**WHAT TO WORK ON**: Output each line of text from the listing below as a numbered list, skipping any blank lines. Leave the pictures out of your answer.
┌─ DATA UNDER STUDY
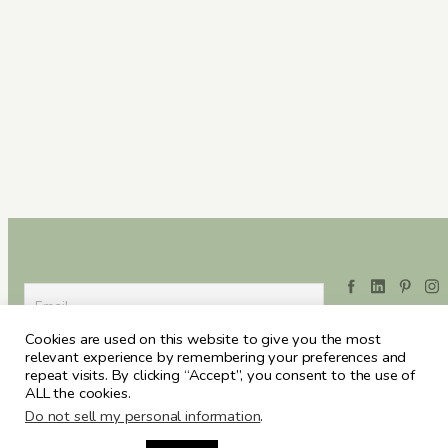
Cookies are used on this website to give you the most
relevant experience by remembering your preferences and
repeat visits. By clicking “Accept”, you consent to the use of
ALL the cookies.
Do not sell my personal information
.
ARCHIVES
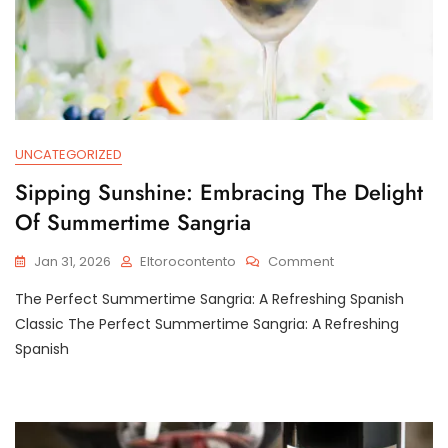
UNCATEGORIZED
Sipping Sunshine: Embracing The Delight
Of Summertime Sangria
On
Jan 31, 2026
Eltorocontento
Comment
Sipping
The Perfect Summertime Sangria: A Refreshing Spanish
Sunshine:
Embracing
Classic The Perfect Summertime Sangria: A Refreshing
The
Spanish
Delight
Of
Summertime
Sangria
└─
**ANSWER AREA**:
1. Cookies are used on this website to give you the most
2. relevant experience by remembering your preferences and
3. repeat visits. By clicking “Accept”, you consent to the use of
4. ALL the cookies.
5. Do not sell my personal information
6. .
7. ARCHIVES
8. UNCATEGORIZED
9. Sipping Sunshine: Embracing The Delight
10. Of Summertime Sangria
11. On
12. Jan 31, 2026
13. Eltorocontento
14. Comment
15. Sipping
16. The Perfect Summertime Sangria: A Refreshing Spanish
17. Sunshine:
18. Embracing
19. Classic The Perfect Summertime Sangria: A Refreshing
20. The
21. Spanish
22. Delight
23. Of
24. Summertime
25. Sangria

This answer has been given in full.